The National Archives and Records Administration’s CUI definition used in the proposed rule “does not explicitly contemplate whether a non-agency entity, such as a contractor, must control information in the same manner as the government,” the filing says.
“Such consideration of specific contractor safeguarding duties must be implicitly read into NARA’s ‘CUI’ definition to reconcile it with the CUI designations it aims to define. The absence of its specific mention could lead users of the NARA ‘CUI’ definition -- and by extension, the Proposed Rule -- to misclassify contractor information as CUI, even if it does not meet the actual criteria for such designation,” the filing says.
EEI proposes clarifying the “implicit scope of NARA’s ‘CUI’ definition to better align it with underlying CUI designations.” The filing says, “This clarification will mitigate the risk of contract officers misreading the definition to apply the CMMC to information that does not, in fact, qualify as CUI. Doing so would require only slight modifications to the Proposed Rule’s ‘CUI’ definition.”
“Specifically, DOD should explicitly state that a law, regulation, or Governmentwide policy must authorize the government to direct nongovernment entities to safeguard information for it to be considered CUI under the CMMC Proposal.
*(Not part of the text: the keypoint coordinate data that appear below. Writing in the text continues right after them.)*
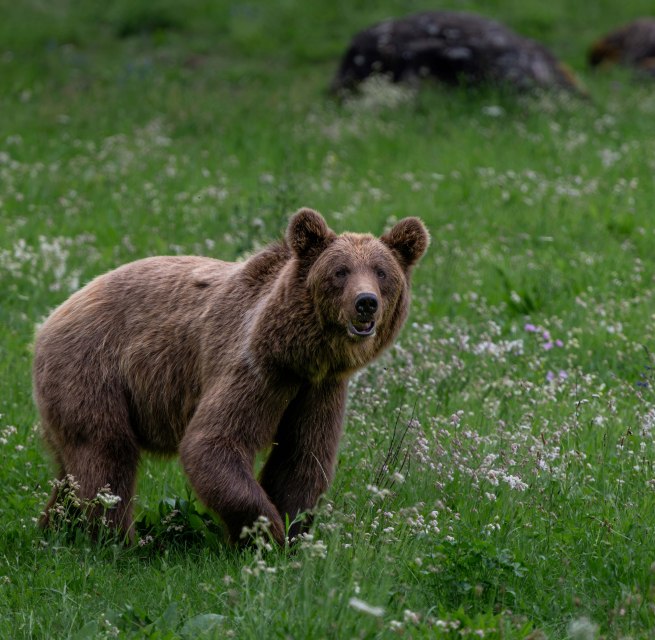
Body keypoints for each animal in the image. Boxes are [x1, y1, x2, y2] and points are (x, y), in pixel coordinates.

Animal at [33, 208, 429, 545]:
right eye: (341, 271)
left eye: (381, 271)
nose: (366, 303)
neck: (299, 354)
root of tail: (50, 317)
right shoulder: (255, 369)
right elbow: (214, 442)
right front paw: (267, 534)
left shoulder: (318, 389)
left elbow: (303, 458)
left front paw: (293, 533)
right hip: (92, 368)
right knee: (105, 454)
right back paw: (117, 539)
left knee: (71, 465)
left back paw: (56, 528)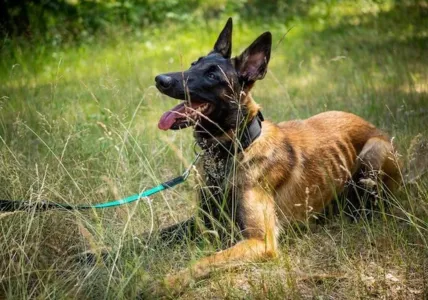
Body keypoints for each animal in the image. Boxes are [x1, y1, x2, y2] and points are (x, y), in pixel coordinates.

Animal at [152, 17, 400, 294]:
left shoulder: (260, 241)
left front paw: (166, 282)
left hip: (373, 151)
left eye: (212, 75)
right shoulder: (203, 222)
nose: (160, 79)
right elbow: (151, 236)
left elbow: (206, 260)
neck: (235, 148)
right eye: (194, 64)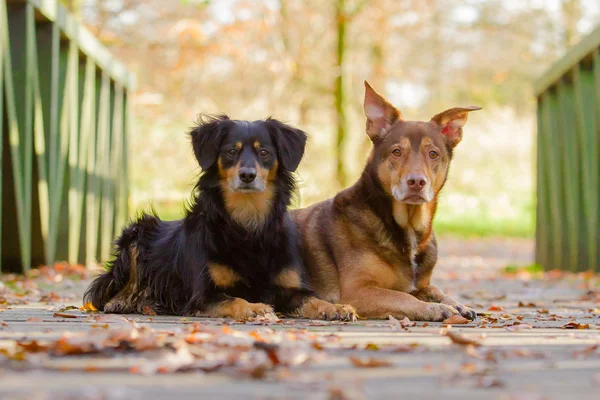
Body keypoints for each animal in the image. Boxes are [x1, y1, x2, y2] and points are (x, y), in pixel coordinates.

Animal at [85, 114, 356, 320]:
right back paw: (124, 301)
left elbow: (313, 299)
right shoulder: (204, 294)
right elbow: (234, 299)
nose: (247, 175)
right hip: (137, 233)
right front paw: (256, 307)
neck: (248, 223)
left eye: (264, 152)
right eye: (230, 151)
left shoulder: (289, 288)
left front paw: (336, 307)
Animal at [292, 81, 480, 322]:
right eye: (397, 152)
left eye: (433, 154)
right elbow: (404, 297)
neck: (408, 228)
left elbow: (435, 290)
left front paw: (457, 304)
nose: (416, 182)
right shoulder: (358, 291)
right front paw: (434, 308)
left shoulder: (420, 284)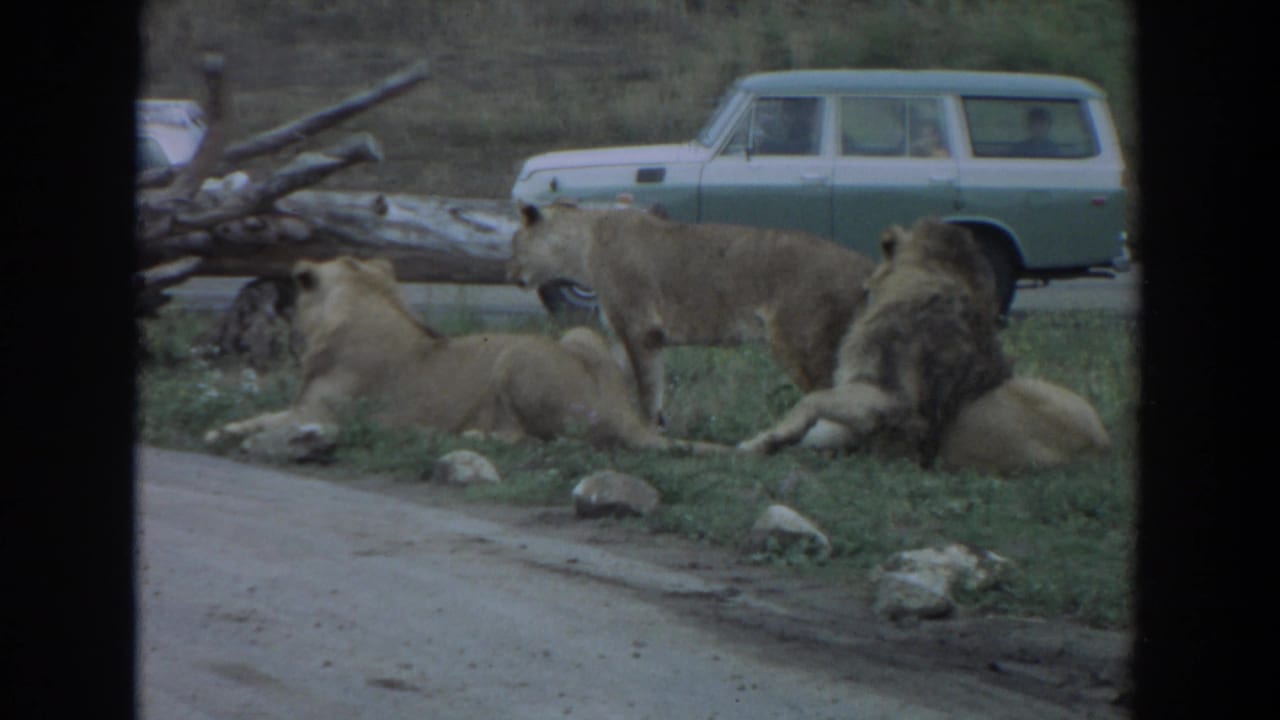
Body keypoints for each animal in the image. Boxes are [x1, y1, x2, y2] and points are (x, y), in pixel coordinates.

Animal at [204, 256, 725, 454]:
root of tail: (625, 414)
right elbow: (259, 414)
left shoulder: (319, 416)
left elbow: (256, 421)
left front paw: (218, 431)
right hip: (580, 334)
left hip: (516, 359)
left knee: (541, 440)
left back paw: (470, 437)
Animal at [508, 201, 876, 427]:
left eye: (514, 245)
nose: (510, 276)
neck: (583, 247)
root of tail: (865, 265)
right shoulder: (634, 336)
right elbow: (627, 380)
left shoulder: (640, 328)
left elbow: (646, 388)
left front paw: (648, 433)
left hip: (799, 340)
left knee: (830, 394)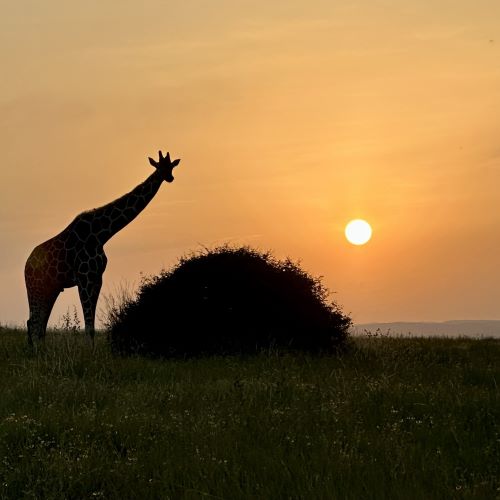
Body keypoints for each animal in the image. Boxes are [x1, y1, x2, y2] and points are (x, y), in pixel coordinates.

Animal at [24, 150, 182, 346]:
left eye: (172, 166)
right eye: (159, 167)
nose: (170, 177)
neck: (101, 235)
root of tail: (26, 266)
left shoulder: (97, 277)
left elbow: (91, 326)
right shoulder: (84, 278)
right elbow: (88, 326)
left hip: (50, 288)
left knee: (37, 324)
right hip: (36, 287)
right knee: (34, 322)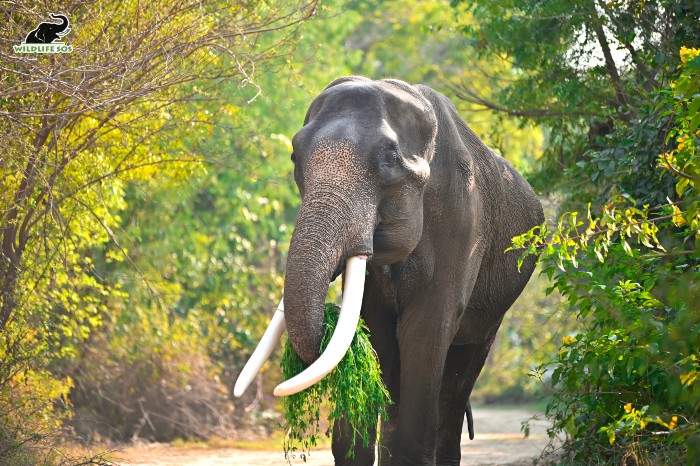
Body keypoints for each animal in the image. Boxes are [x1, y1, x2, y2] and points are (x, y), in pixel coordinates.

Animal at [234, 77, 540, 466]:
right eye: (294, 157)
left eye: (389, 160)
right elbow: (374, 328)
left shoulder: (463, 220)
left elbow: (425, 329)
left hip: (495, 308)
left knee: (458, 383)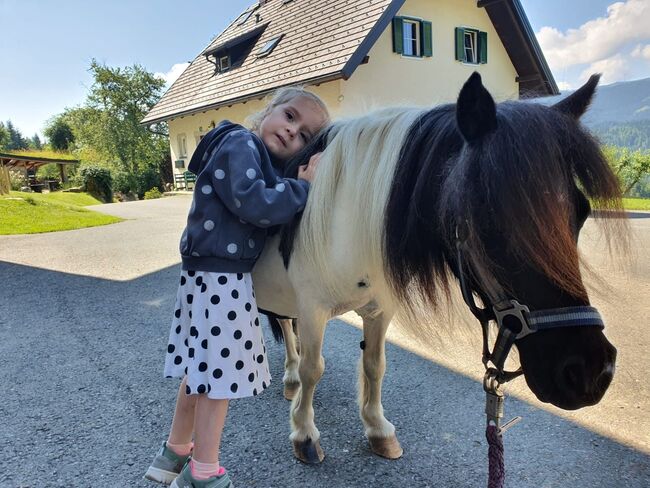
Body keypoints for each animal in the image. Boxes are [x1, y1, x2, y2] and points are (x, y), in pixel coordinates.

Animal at [251, 72, 627, 464]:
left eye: (582, 211)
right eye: (487, 215)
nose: (590, 372)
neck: (347, 216)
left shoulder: (379, 310)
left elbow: (375, 365)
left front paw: (378, 429)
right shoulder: (314, 309)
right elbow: (314, 369)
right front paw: (305, 434)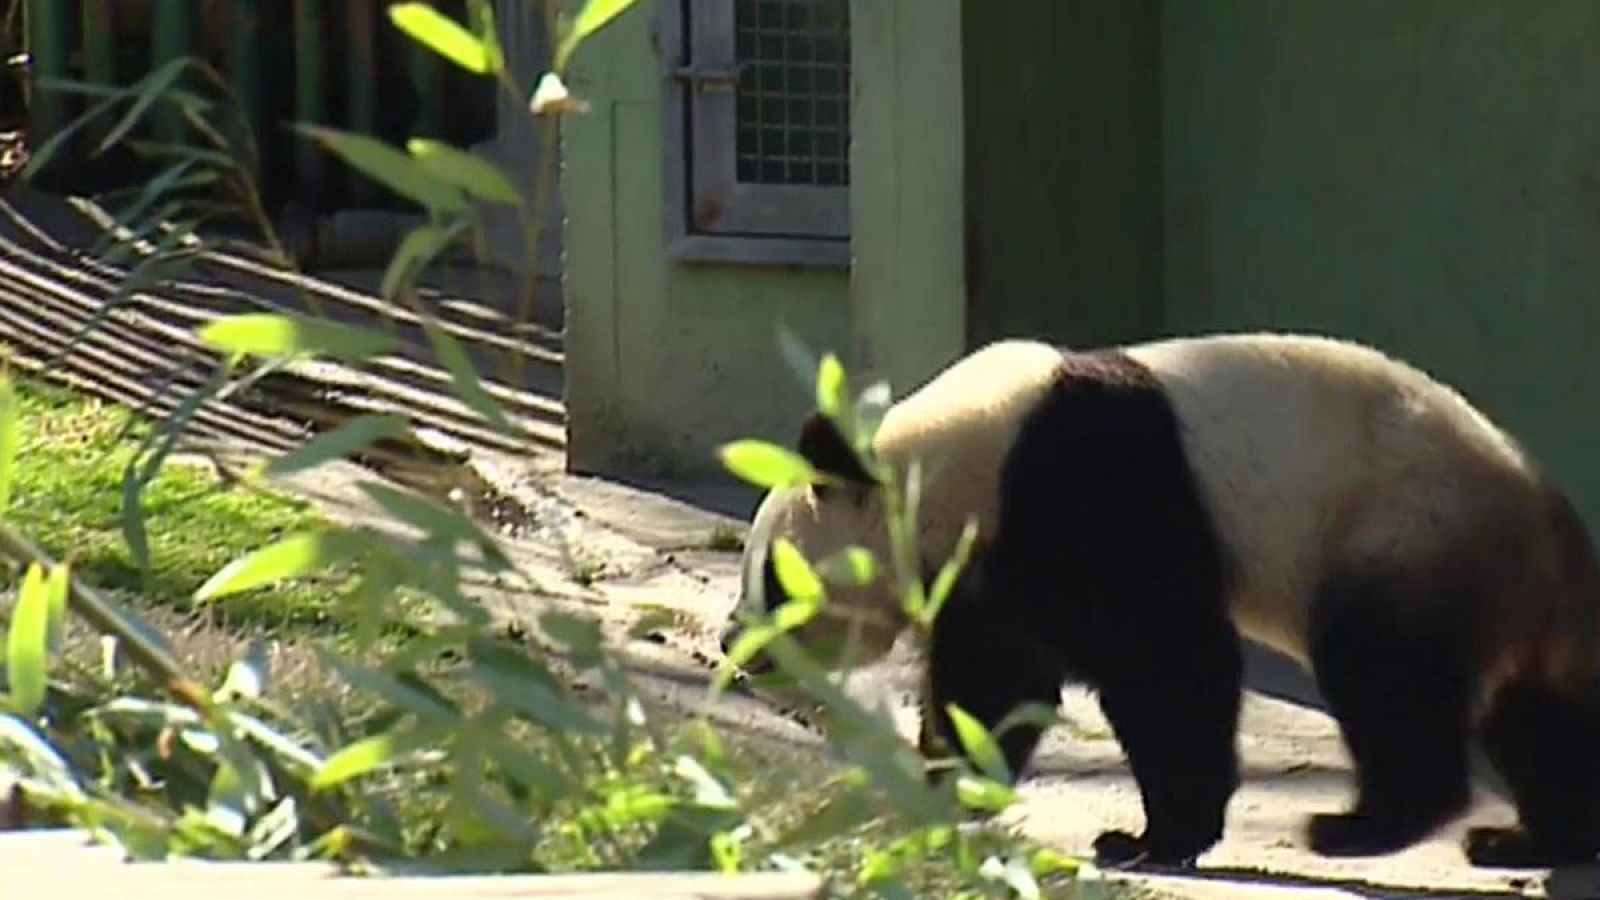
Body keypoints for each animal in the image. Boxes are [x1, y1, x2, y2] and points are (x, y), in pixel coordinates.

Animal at [720, 331, 1600, 871]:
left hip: (1403, 535)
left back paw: (1365, 826)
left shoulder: (1080, 483)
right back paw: (1535, 838)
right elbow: (996, 683)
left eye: (770, 577)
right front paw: (933, 792)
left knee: (1386, 678)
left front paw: (1154, 837)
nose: (736, 649)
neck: (933, 469)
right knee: (1536, 720)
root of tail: (1556, 530)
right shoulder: (995, 568)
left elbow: (1167, 661)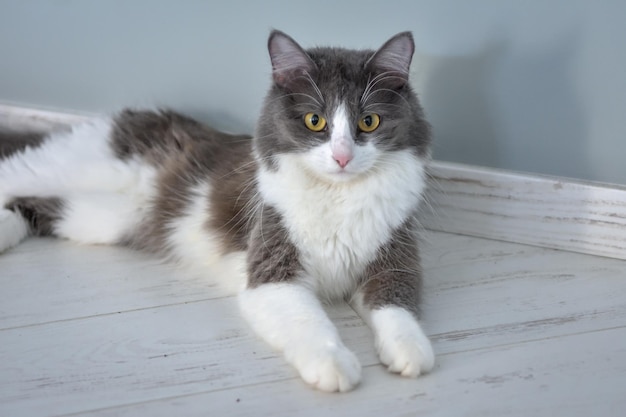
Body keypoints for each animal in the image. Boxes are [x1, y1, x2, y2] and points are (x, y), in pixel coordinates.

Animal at [0, 30, 432, 392]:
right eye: (315, 121)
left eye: (369, 121)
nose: (342, 157)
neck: (338, 195)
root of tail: (121, 117)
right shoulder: (273, 272)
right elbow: (311, 323)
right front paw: (335, 366)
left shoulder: (393, 260)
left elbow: (398, 308)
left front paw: (412, 351)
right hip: (70, 170)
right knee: (14, 174)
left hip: (104, 218)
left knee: (34, 206)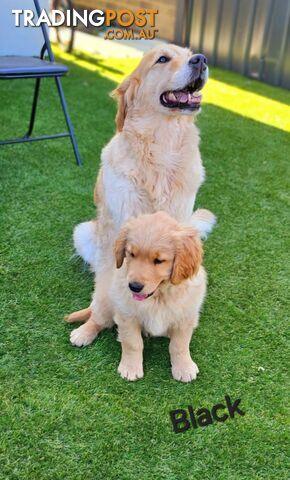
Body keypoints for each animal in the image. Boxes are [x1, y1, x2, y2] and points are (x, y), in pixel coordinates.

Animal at [67, 213, 207, 382]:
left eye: (159, 261)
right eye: (132, 254)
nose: (134, 286)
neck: (158, 296)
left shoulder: (185, 318)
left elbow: (179, 345)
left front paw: (184, 368)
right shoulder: (127, 316)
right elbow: (133, 343)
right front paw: (130, 368)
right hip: (105, 300)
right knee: (96, 319)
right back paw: (82, 333)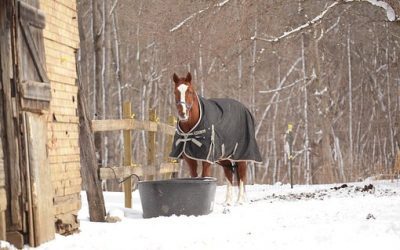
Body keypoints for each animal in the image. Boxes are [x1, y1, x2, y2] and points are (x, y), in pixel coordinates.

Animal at [169, 72, 262, 205]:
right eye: (175, 92)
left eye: (190, 91)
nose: (183, 114)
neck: (191, 129)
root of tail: (245, 109)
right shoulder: (190, 159)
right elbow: (194, 177)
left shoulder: (207, 160)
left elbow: (204, 177)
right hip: (224, 157)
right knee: (229, 174)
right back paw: (228, 201)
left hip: (241, 155)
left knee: (242, 175)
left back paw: (240, 200)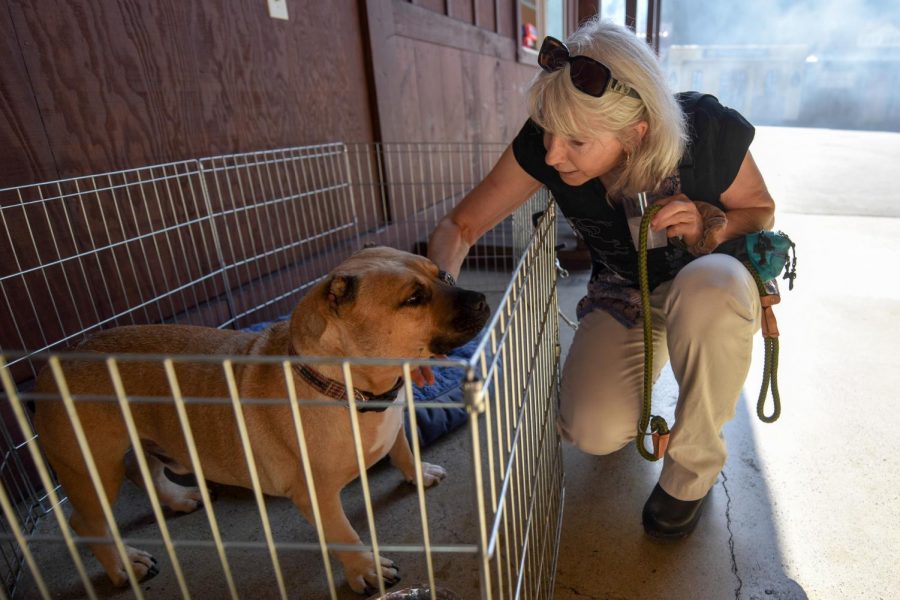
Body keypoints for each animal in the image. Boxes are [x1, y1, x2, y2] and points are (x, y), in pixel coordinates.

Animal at [31, 247, 488, 596]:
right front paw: (365, 569)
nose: (483, 299)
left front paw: (418, 471)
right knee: (86, 521)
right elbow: (343, 533)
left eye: (444, 274)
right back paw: (125, 565)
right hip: (91, 468)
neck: (347, 387)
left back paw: (178, 499)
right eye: (414, 298)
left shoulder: (393, 422)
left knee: (141, 470)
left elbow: (402, 448)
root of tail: (59, 361)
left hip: (151, 439)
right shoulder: (316, 495)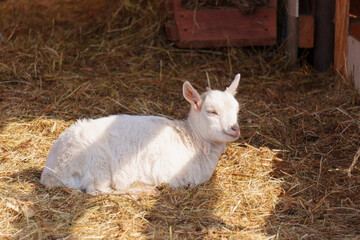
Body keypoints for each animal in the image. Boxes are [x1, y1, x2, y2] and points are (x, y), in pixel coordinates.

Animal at [39, 74, 240, 194]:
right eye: (212, 112)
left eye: (237, 109)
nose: (235, 129)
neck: (192, 139)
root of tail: (50, 171)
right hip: (95, 163)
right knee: (100, 190)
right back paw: (142, 189)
This change would ensure that contractors are subject to CUI controls only when explicitly mandated by the relevant policies, rather than when the safeguarding responsibility lies solely with the government,” the filing says.
EEI also urges DOD to “be mindful not to unintentionally disincentivize the use of CUI designations for private-public information sharing or otherwise encroach upon the jurisdiction of federal and state agencies who have historically regulated electric utility operations.”
The trade association says electric companies are “constantly creating and processing sensitive information that aligns with multiple CUI designations, including Critical Energy Infrastructure Information, Protected Critical Infrastructure Information, and most ubiquitously, General Critical Infrastructure Information. Nevertheless, as detailed herein and in our CMMC Policy Proposal Comments, electric companies do not create CUI as part of the various services they provide to DOD.”
“Sensitive electric utility information instead often becomes CUI when submitted to the federal government. In this way, electric companies have a unique relationship with CUI, inverse to that of many other DOD contractors. Rather than receive sensitive information that the government expects a contractor to safeguard as CUI, electric companies far more often provide sensitive information that they expect the government to safeguard as CUI,” the filing says.
Alignment
DOD addresses alignment between the two CMMC rulemakings, explaining how some of the comments on the 32 CFR proposed rule were not addressed in program final rule because they applied to the acquisition rulemaking.
“The policies underlying CMMC 2.0 are inseparable from the contract clauses enforcing it. Regardless of the administrative complexity for DOD, the public would have been better served by a joint rulemaking combining the CMMC Policy Proposal and CMMC DFARS Proposal,” the filing says.
The filing says, “Continuing to bifurcate CMMC comment consideration exacerbates these challenges, undermining the public’s opportunity to ‘meaningfully inform DOD’s ultimate policy on the CMMC.’”
EEI adds, “We again encourage DOD to reflect upon all stakeholder concerns in whatever rulemaking ultimately implements CMMC 2.0, whether they are in comments submitted in response to the CMMC Policy Proposal or the CMMC DFARS Proposal.”